> Selected excerpt:
==========
Bestselling author Shep Hypken—the “Chief Amazement Officer” at Shephard Presentations—makes a rock-solid case for why customer experience has advanced to the level of 21st-century table stakes: “New research proves that consumers are expecting, if not demanding, highly personalized experiences,” Hypken writes in Forbes. “And the good news for those businesses that can deliver is that customers are typically willing to spend more when they receive such custom-tailored service.”
Enter the Internet of Things (IoT), which through interconnected devices and strong data analytics makes an entirely new level of customer surprise, delight and convenience possible. What’s more, the IoT brings relevant experiences and information to consumers, whether to facilitate the operation of smart homes or to provide relevant health and wellness data that can be shared with medical professionals.
Here are three examples of how IoT and advanced high-tech are building unprecedented levels of consumer connection and engagement today.
==========
> Text data extracted from pages:
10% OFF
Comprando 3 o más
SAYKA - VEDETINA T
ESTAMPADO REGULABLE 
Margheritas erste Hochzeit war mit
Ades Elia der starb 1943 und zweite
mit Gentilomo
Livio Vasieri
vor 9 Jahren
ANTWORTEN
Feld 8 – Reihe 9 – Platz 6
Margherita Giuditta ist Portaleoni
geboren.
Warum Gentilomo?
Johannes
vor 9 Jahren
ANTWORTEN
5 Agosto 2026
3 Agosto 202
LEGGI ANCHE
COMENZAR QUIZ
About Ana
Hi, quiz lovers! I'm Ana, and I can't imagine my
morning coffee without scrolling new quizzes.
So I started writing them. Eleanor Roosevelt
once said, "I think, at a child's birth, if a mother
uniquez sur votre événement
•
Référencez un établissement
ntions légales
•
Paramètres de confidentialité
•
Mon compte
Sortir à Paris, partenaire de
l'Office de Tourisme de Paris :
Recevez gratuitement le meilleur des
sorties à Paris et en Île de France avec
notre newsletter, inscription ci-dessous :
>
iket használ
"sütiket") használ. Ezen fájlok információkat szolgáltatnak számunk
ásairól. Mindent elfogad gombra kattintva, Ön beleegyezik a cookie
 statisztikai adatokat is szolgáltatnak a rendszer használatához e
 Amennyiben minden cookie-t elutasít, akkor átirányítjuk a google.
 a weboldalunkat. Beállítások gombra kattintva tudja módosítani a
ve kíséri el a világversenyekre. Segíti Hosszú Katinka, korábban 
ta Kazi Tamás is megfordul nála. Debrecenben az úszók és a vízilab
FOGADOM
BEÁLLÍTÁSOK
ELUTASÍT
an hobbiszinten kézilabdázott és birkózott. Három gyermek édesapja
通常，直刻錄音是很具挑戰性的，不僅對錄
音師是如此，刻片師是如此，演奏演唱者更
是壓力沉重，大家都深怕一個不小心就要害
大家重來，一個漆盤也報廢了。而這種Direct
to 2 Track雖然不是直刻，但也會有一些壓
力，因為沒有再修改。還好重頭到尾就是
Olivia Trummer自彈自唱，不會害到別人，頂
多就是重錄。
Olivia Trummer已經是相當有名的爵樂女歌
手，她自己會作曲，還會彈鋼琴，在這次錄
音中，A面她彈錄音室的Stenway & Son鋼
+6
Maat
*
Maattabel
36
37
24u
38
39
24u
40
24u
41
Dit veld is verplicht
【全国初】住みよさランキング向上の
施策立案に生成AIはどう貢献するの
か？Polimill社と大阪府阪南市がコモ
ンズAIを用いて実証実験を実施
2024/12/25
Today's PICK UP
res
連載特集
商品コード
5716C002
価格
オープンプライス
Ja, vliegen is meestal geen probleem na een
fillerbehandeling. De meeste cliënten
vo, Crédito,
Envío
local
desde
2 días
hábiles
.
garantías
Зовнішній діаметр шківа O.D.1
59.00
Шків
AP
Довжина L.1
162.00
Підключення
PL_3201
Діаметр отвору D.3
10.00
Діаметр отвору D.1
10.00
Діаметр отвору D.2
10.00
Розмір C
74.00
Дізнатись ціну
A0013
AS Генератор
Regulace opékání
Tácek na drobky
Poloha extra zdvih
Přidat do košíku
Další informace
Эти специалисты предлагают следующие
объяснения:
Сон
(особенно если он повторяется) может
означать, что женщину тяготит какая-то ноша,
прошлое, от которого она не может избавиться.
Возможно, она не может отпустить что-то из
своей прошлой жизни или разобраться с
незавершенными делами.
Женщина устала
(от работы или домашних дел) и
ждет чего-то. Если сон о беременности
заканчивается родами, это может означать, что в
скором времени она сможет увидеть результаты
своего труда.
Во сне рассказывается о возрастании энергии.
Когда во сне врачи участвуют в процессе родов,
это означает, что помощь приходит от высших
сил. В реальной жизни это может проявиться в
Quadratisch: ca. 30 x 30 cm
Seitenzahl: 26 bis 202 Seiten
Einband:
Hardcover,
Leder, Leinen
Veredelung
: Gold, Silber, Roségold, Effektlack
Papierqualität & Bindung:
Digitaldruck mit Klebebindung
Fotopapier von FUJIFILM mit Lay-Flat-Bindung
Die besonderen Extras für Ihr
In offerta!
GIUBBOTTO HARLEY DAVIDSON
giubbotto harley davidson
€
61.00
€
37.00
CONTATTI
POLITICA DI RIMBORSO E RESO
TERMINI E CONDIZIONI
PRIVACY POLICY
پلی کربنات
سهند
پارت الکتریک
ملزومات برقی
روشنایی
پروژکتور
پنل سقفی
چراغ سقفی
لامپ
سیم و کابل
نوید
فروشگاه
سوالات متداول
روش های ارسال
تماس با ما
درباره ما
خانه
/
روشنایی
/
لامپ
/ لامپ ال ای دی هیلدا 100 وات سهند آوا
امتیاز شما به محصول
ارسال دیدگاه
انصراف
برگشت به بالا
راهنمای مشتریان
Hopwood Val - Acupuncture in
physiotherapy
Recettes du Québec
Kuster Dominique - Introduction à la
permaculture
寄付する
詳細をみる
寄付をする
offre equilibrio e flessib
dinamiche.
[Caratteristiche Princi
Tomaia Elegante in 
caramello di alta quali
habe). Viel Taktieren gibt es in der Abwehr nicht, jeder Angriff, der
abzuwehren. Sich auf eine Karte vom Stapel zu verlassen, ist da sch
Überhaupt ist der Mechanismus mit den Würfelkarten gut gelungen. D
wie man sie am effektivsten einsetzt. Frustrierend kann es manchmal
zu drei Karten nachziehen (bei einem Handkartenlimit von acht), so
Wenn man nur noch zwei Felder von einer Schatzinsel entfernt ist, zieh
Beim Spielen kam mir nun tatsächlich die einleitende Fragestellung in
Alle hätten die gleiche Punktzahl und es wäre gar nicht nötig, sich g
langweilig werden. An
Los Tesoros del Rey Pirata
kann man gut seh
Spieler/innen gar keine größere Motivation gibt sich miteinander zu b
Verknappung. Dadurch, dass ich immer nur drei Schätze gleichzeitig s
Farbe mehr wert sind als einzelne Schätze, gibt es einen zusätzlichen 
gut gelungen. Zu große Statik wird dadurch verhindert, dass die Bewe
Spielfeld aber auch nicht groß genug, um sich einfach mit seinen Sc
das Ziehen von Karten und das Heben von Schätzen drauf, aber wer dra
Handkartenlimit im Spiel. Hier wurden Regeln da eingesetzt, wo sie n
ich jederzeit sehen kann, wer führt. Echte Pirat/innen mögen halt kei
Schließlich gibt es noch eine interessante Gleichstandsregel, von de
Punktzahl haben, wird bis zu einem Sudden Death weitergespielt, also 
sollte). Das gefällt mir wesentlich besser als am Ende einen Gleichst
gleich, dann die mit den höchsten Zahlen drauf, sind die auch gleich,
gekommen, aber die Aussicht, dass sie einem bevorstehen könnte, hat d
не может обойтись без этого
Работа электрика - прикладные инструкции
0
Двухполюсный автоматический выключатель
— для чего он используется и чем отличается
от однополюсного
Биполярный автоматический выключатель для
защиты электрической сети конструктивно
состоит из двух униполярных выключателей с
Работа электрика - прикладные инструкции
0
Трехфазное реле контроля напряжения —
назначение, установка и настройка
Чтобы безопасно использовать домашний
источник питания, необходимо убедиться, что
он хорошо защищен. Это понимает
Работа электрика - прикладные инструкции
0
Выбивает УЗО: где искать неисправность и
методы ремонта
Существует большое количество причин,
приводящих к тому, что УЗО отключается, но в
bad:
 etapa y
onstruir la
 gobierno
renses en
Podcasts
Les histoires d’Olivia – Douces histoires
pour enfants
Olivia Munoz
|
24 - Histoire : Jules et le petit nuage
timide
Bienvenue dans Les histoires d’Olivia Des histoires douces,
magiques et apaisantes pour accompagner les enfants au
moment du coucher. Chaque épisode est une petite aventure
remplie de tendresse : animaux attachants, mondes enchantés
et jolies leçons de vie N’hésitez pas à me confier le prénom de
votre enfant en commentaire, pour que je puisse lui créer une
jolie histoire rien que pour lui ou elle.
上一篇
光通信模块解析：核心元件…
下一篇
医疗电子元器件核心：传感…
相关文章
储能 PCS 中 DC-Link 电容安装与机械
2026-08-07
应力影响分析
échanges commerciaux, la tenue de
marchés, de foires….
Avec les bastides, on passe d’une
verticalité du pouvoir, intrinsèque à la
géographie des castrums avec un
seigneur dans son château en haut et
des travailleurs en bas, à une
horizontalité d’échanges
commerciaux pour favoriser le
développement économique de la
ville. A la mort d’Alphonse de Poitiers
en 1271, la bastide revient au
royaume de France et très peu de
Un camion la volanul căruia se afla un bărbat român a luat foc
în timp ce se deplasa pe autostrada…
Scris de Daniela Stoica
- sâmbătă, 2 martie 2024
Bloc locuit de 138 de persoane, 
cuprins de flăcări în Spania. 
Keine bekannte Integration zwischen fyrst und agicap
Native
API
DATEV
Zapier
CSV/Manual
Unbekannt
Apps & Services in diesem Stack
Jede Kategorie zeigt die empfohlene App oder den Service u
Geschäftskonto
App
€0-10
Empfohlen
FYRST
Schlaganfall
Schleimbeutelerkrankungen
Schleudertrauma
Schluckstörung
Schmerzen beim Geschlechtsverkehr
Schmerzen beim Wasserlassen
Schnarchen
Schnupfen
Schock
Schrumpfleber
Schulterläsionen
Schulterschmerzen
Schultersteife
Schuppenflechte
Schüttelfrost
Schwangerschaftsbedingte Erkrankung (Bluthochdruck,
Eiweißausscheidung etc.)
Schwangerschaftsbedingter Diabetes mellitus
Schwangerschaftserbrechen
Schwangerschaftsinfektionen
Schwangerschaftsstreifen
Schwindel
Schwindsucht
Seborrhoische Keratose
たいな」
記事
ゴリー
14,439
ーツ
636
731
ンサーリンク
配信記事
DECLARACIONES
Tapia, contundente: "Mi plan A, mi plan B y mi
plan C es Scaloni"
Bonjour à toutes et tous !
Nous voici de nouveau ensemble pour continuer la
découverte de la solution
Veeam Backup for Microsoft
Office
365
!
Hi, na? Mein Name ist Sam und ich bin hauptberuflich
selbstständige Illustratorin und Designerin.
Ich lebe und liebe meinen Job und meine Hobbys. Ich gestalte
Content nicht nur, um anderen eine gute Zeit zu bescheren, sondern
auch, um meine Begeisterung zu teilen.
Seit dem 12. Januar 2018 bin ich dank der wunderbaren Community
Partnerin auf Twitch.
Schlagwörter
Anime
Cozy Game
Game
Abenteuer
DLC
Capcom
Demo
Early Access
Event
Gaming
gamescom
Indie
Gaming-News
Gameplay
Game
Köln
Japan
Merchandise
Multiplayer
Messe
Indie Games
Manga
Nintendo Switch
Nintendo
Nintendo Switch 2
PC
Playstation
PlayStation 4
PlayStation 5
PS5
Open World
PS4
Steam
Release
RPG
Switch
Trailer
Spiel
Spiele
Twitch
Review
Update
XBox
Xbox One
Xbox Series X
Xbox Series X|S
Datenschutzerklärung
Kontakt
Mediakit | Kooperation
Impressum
==========
> Exercise instructions:
a) Answer these questions using the passage on customer experience and the Internet of Things:
(i) What title does the passage give the bestselling author at Shephard Presentations?
(ii) In what publication did he write the quoted remarks?
(iii) Through what two things does the passage say the IoT makes a new level of customer surprise, delight and convenience possible?
b) Write the next part of the passage on customer experience and the Internet of Things, starting right after its final sentence.

> Responses by item number:
a)
(i) "Chief Amazement Officer"
(ii) Forbes
(iii) Interconnected devices and strong data analytics

b)
Checking Out Stores Without Checkout Lines
Amazon is testing a new concept in brick-and-mortar shopping that aims to eradicate the bane of every shopper’s existence: the checkout line. The Amazon Go store in Seattle combines machine vision, IoT sensors and a mobile app swiped at the store entrance to create what it calls “just walk out technology.” The system tallies items as the customer places them in a shopping bag (or subtracts them when returned to the shelves) and charges their linked Amazon account accordingly.
This frees the customer to simply leave the store when done shopping, while Amazon in the process collects data to analyze and leverage for further insights. The potential exists to send out personalized coupons for future shopping runs, or guide shoppers via their mobile device to where they can find their favorite products. Eventually, such systems will also analyze shopping lists and alert customers when items are out of stock or going on sale.
Jon Stine, global director retail sales at Intel, says the Amazon Go stores are true game changers because “these are not pilots built to prove technology’s value. Hardly. Understand them as first deployments—soon to be followed by second, third, fourth and thousandth deployments.”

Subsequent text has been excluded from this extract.